Input records —
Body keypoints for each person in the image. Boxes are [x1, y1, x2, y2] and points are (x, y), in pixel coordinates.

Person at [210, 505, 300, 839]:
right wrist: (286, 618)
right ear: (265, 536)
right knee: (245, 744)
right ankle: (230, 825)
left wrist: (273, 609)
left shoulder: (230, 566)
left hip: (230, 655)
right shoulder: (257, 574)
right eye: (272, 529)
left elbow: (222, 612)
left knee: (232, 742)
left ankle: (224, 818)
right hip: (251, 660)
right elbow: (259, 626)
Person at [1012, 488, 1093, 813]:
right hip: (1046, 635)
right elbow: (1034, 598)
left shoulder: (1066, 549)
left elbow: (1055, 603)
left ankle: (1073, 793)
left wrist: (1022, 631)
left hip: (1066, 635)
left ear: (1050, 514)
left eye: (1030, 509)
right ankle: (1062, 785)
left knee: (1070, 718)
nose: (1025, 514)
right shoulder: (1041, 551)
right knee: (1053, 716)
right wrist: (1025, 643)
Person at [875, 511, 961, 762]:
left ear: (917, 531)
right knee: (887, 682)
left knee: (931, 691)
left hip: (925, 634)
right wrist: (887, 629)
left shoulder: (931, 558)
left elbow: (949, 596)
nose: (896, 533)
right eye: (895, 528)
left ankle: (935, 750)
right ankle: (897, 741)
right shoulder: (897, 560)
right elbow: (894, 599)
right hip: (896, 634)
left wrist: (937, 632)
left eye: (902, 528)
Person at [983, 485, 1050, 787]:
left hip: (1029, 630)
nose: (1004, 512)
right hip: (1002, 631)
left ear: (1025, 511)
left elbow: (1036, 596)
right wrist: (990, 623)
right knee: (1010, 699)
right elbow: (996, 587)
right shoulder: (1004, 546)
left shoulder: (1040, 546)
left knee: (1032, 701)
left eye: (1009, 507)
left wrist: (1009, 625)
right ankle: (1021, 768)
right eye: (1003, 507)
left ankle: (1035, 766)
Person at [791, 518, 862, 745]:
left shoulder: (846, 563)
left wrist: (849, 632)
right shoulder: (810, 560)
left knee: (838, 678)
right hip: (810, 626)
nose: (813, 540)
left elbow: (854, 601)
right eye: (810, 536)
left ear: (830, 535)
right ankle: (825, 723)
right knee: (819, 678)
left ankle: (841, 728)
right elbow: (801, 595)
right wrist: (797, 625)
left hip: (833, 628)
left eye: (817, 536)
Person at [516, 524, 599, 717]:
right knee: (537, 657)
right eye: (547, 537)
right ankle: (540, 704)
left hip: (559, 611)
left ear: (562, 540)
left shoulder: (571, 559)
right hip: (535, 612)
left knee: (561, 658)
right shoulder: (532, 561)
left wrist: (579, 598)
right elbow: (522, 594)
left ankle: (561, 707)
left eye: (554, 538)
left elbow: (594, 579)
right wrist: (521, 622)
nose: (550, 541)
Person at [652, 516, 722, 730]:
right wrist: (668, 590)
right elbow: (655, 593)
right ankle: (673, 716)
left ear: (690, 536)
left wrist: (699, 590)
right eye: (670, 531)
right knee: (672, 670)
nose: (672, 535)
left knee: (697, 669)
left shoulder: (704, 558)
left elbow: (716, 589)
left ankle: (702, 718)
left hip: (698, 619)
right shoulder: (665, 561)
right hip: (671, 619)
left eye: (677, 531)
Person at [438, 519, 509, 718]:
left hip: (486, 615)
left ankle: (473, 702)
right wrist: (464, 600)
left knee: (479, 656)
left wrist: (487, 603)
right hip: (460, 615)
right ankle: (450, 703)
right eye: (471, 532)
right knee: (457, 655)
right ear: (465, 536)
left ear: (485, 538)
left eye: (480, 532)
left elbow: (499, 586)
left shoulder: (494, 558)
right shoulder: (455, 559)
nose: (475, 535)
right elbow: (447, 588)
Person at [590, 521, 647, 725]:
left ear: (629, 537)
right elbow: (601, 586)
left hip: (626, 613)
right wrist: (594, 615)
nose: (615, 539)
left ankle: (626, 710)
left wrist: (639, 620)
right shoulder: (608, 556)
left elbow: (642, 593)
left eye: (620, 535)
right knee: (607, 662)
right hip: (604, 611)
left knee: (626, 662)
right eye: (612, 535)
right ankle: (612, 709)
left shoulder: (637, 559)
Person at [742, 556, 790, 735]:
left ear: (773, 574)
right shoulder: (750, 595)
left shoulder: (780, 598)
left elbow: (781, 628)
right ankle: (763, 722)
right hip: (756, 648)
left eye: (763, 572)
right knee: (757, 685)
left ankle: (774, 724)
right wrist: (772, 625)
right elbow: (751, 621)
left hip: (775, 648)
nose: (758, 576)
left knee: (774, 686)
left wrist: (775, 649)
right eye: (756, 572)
...
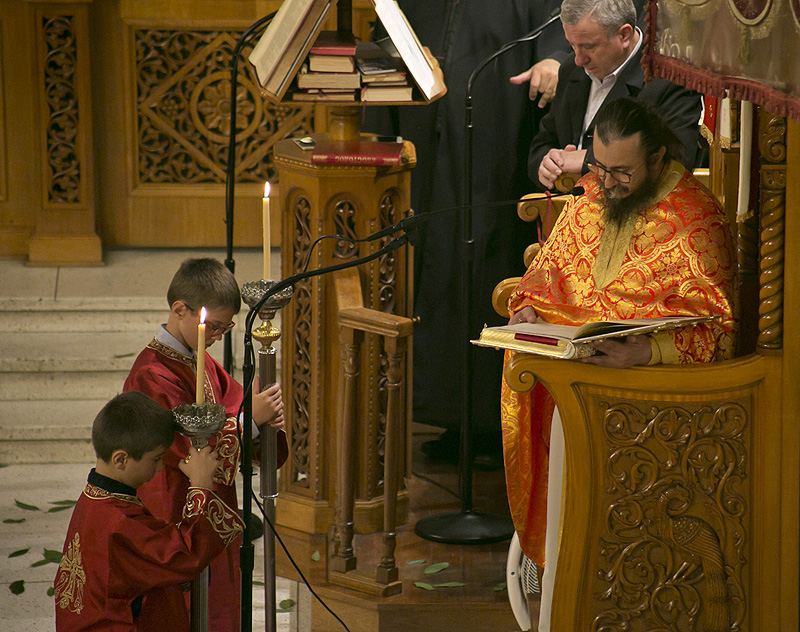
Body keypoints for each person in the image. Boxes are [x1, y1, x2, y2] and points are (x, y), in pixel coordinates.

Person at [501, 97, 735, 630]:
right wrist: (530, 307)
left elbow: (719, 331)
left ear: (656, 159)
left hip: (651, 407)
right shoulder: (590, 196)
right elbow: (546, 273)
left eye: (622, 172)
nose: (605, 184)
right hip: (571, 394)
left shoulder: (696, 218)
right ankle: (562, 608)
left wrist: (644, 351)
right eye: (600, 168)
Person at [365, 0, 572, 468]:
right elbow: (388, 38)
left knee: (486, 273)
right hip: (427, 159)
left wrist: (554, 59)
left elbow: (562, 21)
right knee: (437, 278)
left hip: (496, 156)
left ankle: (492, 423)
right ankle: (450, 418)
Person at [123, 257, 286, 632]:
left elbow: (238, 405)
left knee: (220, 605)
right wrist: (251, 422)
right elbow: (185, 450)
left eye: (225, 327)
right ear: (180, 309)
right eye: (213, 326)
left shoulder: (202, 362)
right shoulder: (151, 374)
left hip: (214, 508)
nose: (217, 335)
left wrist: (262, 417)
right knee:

The task —
Reproduce exactly the lines of the records above from the one with "right knee: (819, 678)" to the one with "left wrist: (639, 620)", both included, and leave out everything else.

Exercise output —
right knee: (819, 678)
left ankle: (841, 728)
right elbow: (801, 595)
right wrist: (797, 625)
left hip: (833, 628)
left eye: (817, 536)
Person at [516, 524, 599, 717]:
right knee: (537, 657)
right eye: (547, 537)
right ankle: (540, 704)
left hip: (559, 611)
left ear: (562, 540)
left shoulder: (571, 559)
right hip: (535, 612)
left knee: (561, 658)
right shoulder: (532, 561)
left wrist: (579, 598)
right elbow: (522, 594)
left ankle: (561, 707)
left eye: (554, 538)
left elbow: (594, 579)
right wrist: (521, 622)
nose: (550, 541)
Person at [652, 516, 722, 730]:
right wrist: (668, 590)
right elbow: (655, 593)
right ankle: (673, 716)
left ear: (690, 536)
left wrist: (699, 590)
right eye: (670, 531)
right knee: (672, 670)
nose: (672, 535)
left knee: (697, 669)
left shoulder: (704, 558)
left elbow: (716, 589)
left ankle: (702, 718)
left hip: (698, 619)
right shoulder: (665, 561)
right hip: (671, 619)
left eye: (677, 531)
Person at [438, 519, 509, 718]:
left hip: (486, 615)
left ankle: (473, 702)
right wrist: (464, 600)
left knee: (479, 656)
left wrist: (487, 603)
right hip: (460, 615)
right ankle: (450, 703)
right eye: (471, 532)
right knee: (457, 655)
right ear: (465, 536)
left ear: (485, 538)
left eye: (480, 532)
left elbow: (499, 586)
left shoulder: (494, 558)
right shoulder: (455, 559)
nose: (475, 535)
right elbow: (447, 588)
Person at [590, 521, 647, 725]:
left ear: (629, 537)
right elbow: (601, 586)
left hip: (626, 613)
right wrist: (594, 615)
nose: (615, 539)
left ankle: (626, 710)
left wrist: (639, 620)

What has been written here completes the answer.